BEGIN AVAILABLE DATA
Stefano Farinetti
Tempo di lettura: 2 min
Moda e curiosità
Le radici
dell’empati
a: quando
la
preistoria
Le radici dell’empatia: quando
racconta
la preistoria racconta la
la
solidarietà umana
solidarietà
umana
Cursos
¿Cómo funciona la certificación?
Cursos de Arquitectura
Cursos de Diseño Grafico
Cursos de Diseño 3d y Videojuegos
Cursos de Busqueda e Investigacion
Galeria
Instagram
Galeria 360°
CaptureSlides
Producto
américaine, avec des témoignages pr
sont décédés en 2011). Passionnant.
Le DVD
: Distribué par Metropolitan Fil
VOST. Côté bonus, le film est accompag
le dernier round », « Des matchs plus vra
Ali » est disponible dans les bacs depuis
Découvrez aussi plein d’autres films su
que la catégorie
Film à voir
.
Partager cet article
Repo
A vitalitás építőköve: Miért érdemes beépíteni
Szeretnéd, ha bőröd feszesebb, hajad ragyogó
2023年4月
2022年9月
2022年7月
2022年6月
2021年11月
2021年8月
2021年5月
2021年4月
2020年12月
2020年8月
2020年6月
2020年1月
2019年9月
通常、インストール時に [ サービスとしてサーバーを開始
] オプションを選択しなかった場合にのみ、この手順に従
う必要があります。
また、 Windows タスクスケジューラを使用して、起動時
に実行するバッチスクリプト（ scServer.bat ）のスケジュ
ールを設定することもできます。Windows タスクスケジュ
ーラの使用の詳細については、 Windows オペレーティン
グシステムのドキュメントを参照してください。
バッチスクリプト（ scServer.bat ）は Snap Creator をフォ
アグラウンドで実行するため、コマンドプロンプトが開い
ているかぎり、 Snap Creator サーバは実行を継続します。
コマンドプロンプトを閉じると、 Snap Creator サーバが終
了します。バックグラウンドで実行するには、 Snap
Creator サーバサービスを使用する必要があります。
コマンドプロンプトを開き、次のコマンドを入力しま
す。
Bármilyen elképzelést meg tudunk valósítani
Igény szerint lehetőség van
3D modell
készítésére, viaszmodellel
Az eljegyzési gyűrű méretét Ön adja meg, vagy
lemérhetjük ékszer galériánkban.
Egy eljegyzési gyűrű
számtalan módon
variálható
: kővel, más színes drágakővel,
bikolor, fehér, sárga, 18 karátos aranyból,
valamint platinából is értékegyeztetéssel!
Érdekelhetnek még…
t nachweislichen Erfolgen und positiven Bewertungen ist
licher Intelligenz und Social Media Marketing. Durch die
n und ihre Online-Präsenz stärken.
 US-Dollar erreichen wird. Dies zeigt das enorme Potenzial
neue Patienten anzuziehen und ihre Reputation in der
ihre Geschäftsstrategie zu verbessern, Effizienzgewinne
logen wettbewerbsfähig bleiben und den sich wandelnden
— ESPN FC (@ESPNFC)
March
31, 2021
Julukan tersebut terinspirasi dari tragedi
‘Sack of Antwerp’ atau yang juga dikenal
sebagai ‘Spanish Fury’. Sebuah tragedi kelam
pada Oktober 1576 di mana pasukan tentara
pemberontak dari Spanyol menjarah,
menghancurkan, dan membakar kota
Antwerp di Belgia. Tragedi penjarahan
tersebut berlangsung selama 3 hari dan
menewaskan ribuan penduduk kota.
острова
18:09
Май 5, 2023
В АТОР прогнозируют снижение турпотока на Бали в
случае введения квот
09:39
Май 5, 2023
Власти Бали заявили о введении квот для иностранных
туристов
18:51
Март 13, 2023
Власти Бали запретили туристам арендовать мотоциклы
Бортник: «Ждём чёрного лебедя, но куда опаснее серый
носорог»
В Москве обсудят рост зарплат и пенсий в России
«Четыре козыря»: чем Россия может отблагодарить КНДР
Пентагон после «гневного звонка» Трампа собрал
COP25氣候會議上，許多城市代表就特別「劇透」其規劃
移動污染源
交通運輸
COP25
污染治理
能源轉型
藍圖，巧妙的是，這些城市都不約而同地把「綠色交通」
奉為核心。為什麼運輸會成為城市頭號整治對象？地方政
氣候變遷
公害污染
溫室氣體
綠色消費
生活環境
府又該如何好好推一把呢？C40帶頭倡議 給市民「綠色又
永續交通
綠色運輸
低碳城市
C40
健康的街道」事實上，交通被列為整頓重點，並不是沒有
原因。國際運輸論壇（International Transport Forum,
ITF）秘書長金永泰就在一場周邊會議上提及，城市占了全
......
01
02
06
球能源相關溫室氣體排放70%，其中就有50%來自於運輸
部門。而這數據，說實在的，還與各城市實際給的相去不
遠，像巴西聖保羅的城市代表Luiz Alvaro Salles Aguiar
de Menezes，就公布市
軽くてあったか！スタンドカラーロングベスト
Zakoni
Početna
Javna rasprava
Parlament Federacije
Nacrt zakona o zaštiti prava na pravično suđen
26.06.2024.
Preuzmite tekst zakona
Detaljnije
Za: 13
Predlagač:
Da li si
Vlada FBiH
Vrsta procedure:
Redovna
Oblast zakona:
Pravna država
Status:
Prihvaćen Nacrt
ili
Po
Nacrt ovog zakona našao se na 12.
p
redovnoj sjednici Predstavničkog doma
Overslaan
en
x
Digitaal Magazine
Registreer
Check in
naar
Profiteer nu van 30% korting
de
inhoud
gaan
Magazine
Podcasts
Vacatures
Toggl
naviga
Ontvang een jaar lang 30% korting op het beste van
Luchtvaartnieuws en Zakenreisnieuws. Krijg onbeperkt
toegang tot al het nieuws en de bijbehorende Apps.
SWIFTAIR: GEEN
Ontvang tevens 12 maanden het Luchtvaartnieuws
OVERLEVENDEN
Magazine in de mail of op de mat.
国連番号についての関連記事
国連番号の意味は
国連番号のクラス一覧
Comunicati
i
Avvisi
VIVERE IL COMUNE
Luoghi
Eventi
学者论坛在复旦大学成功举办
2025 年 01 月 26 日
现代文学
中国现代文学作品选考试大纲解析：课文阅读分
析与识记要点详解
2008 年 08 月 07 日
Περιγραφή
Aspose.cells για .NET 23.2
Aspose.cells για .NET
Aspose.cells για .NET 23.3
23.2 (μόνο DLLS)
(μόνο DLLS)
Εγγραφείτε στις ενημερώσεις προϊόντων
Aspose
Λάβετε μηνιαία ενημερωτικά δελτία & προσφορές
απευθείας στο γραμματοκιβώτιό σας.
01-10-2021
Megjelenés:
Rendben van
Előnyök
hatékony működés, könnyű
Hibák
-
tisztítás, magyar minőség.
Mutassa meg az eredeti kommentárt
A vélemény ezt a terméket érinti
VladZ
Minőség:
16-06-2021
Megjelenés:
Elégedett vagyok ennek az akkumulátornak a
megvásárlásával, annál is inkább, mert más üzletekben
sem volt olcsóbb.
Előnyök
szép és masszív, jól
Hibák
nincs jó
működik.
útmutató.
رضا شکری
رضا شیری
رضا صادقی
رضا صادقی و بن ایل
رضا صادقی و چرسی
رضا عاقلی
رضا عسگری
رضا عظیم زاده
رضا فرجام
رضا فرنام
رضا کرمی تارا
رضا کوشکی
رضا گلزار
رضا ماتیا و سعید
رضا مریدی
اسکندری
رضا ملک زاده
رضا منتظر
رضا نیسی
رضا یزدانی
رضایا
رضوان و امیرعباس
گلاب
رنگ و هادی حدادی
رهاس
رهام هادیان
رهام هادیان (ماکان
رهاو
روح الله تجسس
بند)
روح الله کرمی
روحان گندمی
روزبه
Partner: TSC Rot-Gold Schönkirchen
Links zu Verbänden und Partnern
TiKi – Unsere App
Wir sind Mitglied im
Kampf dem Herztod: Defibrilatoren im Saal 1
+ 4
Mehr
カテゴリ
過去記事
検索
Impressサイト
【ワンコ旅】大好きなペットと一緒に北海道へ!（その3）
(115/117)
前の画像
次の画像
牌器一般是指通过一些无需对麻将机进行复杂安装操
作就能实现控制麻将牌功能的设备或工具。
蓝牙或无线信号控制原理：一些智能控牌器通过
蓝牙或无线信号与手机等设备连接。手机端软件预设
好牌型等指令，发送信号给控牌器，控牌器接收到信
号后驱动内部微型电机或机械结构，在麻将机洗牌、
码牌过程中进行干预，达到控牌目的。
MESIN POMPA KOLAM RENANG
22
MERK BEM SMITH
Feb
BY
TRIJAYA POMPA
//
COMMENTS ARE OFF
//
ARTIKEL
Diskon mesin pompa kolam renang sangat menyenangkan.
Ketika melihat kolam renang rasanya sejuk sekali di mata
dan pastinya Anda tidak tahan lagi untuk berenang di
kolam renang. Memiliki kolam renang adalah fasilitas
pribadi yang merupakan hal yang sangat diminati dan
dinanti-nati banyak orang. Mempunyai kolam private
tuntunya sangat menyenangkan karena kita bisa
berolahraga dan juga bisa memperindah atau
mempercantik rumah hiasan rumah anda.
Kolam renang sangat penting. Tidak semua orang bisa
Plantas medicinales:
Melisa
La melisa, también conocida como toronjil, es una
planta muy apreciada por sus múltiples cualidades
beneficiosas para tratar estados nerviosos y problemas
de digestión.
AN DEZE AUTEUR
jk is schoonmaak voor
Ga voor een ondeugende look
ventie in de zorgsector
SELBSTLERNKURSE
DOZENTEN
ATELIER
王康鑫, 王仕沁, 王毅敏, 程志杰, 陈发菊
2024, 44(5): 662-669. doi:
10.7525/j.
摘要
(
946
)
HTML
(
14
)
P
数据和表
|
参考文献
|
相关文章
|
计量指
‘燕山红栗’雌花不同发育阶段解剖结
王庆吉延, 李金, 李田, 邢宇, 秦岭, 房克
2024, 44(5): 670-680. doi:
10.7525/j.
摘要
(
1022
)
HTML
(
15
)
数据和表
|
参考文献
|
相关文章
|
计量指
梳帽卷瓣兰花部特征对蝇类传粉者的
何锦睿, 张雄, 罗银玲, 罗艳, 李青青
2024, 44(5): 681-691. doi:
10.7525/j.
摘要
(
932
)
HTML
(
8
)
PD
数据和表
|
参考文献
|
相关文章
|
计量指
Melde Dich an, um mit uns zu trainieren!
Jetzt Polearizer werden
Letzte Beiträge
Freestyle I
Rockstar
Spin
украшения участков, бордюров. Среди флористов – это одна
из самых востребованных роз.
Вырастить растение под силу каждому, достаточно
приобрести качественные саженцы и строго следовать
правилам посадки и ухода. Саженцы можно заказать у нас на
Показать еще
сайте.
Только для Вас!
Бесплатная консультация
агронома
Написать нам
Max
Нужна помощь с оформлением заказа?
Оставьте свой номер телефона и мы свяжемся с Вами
END AVAILABLE DATA
ABOUT THIS EXERCISE: Find every line in the records that contains the word "Windows"; copy those lines.

EXERCISE RESPONSE:
また、 Windows タスクスケジューラを使用して、起動時
ールを設定することもできます。Windows タスクスケジュ
ーラの使用の詳細については、 Windows オペレーティン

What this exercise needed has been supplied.